Fred Neuville Sheepshead Fish & Grits
(Instead of Shrimp and Grits)
Fred Neuville: “Making your own Tasso gravy will definitely be the highlight of your fish and grits. This recipe will also work well with most light, flaky fish.”
2 quarts water
4½ cups half-and-half
2 cups grits
1½ cups grated Parmesan cheese
5 ounces bacon, cooked and crumbled
Salt and pepper to taste
2 Tbs. vegetable oil, divided
5 shallots, diced
6 Tbs. minced garlic
1¼ pounds Tasso ham, diced
3¼ cups white wine
7 cups heavy cream
6-8 Tbs. butter, to thicken
6-8 Tbs. flour, to thicken
6 7-ounce sheepshead fillets
1 large red bell pepper, julienned
1 large yellow bell pepper, julienned
1 large green bell pepper, julienned
1 medium yellow onion, chopped
Juice of 2 lemons
1. Make the grits: In a large pot on high heat, bring water and half & half to a boil. Reduce heat to medium and add grits. Cook, stirring frequently, until the grits become soft with no lumps and start to thicken up, about 10-12 minutes. Add Parmesan cheese and whisk until smooth. Add bacon and season with salt and pepper. Set aside and keep on low heat.
2. Make the Tasso gravy: In a medium pot over medium-high heat, heat 1 tablespoon oil and add shallots and garlic. Sauté for 3-5 minutes until shallots are browned. Add Tasso ham and cook for 5 minutes until golden brown. Add wine cook until and reduced by half. Add heavy cream and reduce by half again, about 10-15 minutes. Alternate whisking in butter and flour, a tablespoon at a time, until sauce has thickened and coats the back of a spoon. Season with salt and pepper. Cook for 15 more minutes, until the raw taste of flour is gone.
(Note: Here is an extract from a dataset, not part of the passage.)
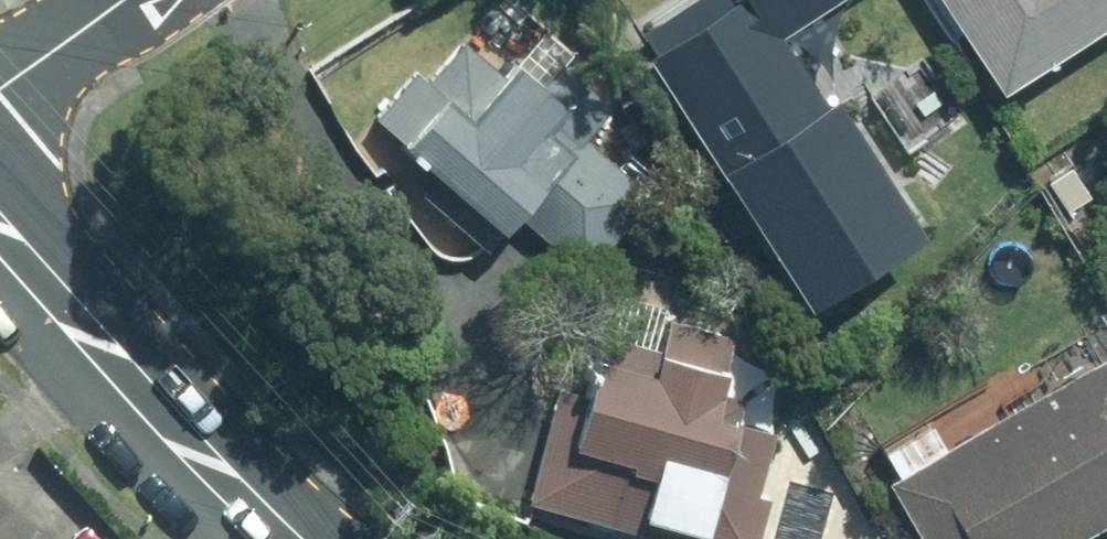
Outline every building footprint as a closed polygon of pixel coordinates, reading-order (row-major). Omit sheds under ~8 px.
[(671,54),(674,58),(815,295),(916,235),(788,20),(819,0),(762,0),(671,54)] [(1013,82),(1106,22),(1106,0),(961,0),(1013,82)] [(519,226),(581,281),(653,200),(587,141),(613,111),(536,43),(509,73),(471,39),(428,88),(414,76),(369,127),(430,181),(417,196),(490,260),(519,226)] [(524,509),(634,538),(761,538),(775,490),(760,486),(775,429),(764,426),(776,383),(733,371),(742,338),(671,319),(661,357),(605,341),(579,436),(547,428),(524,509)] [(891,472),(929,538),(1071,538),(1106,519),(1106,348),(891,472)]
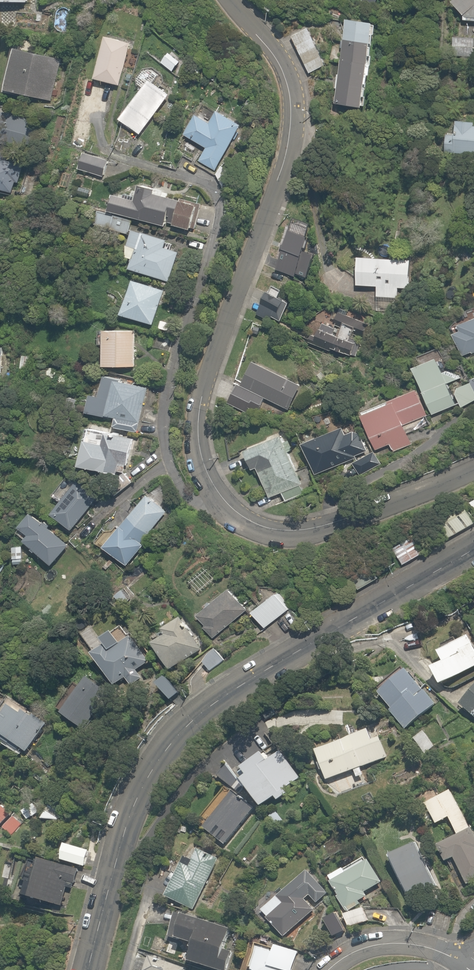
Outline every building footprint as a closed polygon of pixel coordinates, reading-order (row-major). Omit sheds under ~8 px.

Set aside and keep warm, reserving ¼ cup for sautéing with the fish.
3. Make the fish mixture: In a large sauté pan over high heat, heat remaining tablespoon oil for 1 minute. Add fish fillets. Sear on one side, flip, and then cook for 2-3 minutes until fish is slightly opaque. Add peppers and onion and sauté until soft and tender, about 2 minutes. Add reserved ¼ cup Tasso gravy and lemon juice.
4. Divide grits among 6 serving dishes. Place fish mixture on top of grits, then top with remaining Tasso gravy.